| Name: | Gautam Das |
| Affiliation: | Indian Institute of Science Education and Research Kolkata |
| Conference ID: | ASI2025_471 |
| Title: | Introducing Time Evolution into a Parameterised YSO Accretion Disk Model and Predicting Changes in Observational Signatures |
| Authors: | Gautam Das 1, Lynne Hillenbrand 2 |
| Authors Affiliation: | 1 Gautam Das Affiliation (Department of Physical Sciences, Indian Institute of Science Education and Research Kolkata, Mohanpur, Nadia, 741246, West Bengal, India)
2 Lynne Hillenbrand Affiliation (Department of Astronomy, California Institute of Technology, Pasadena, CA 91125, USA) |
| Mode of Presentation: | Oral |
| Abstract Category: | Stars, Interstellar Medium, and Astrochemistry in Milky Way |
| Abstract: | During star formation, young stars have been observed to be quite dynamic, often associated with accretion disks and termed Young Stellar Objects (YSOs). FUOrs are a class of YSOs characterized by a rise in lightcurve brightness by a few orders of magnitude, followed by fading in decadal to century time scales. When we look at the lightcurves of FUOrs during their outburst epoch, we find that lightcurve profiles are quite different for each star. Thus, modelling the lightcurves of these objects is crucial to understanding how different components of these systems evolve during outbursts.

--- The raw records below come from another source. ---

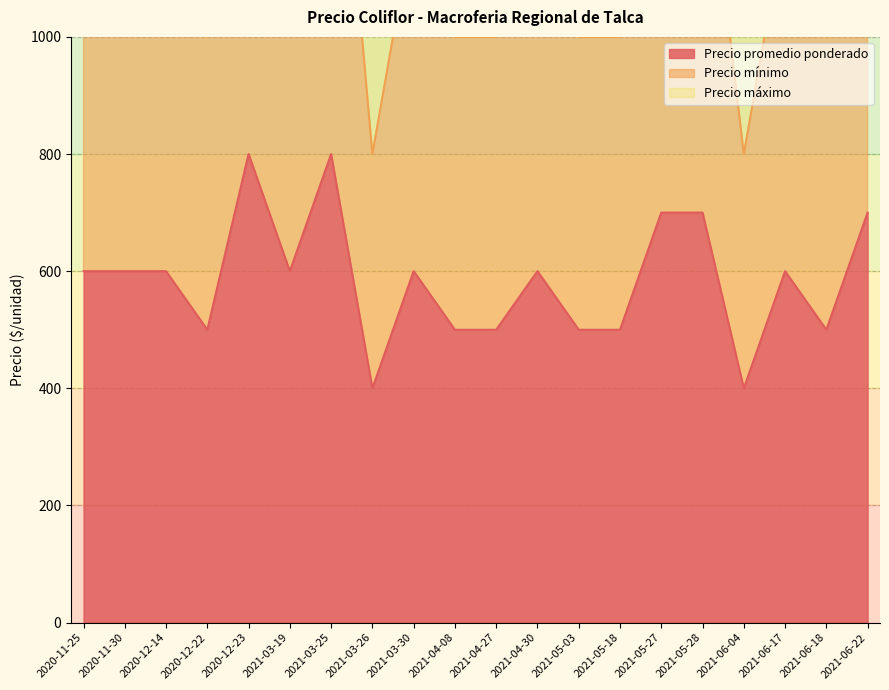

What is the label of the 8th point from the right?

2021-05-03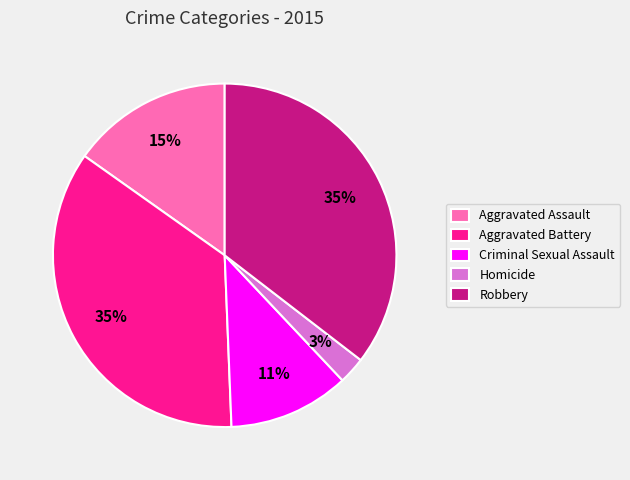

Which has a higher value, Aggravated Battery or Criminal Sexual Assault?

Aggravated Battery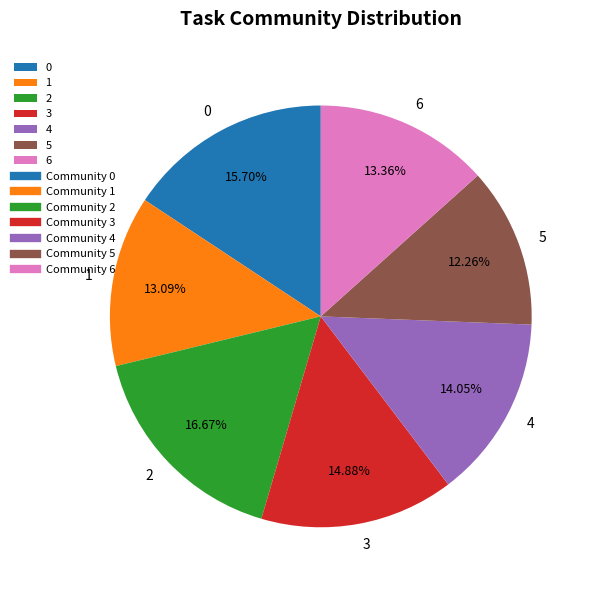

What is the ratio of the value at 5 to the value at 6?

0.9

We use a simple parameterized model called YSOpy which couples passively irradiated dust disk, viscously heated gas disk, stellar photosphere and magnetospheric accretion funnel emissions. We develop a pipeline that tracks how various parameters of these emission components couple and evolve to generate the observed lightcurves in optical and near-infrared bands.
We use this pipeline for FUOrs like GAIA 17bpi, V960 Mon and HBC 722 to see how observational signatures change with time. This provides important insights into the disk-magnetospheric interactions throughout the cycle by enabling us to predict which parts of the model can be best observed at each point of the outburst cycle. We find that these stars can take very different evolutionary pathways during their transition from low to high state in an outbursting epoch. |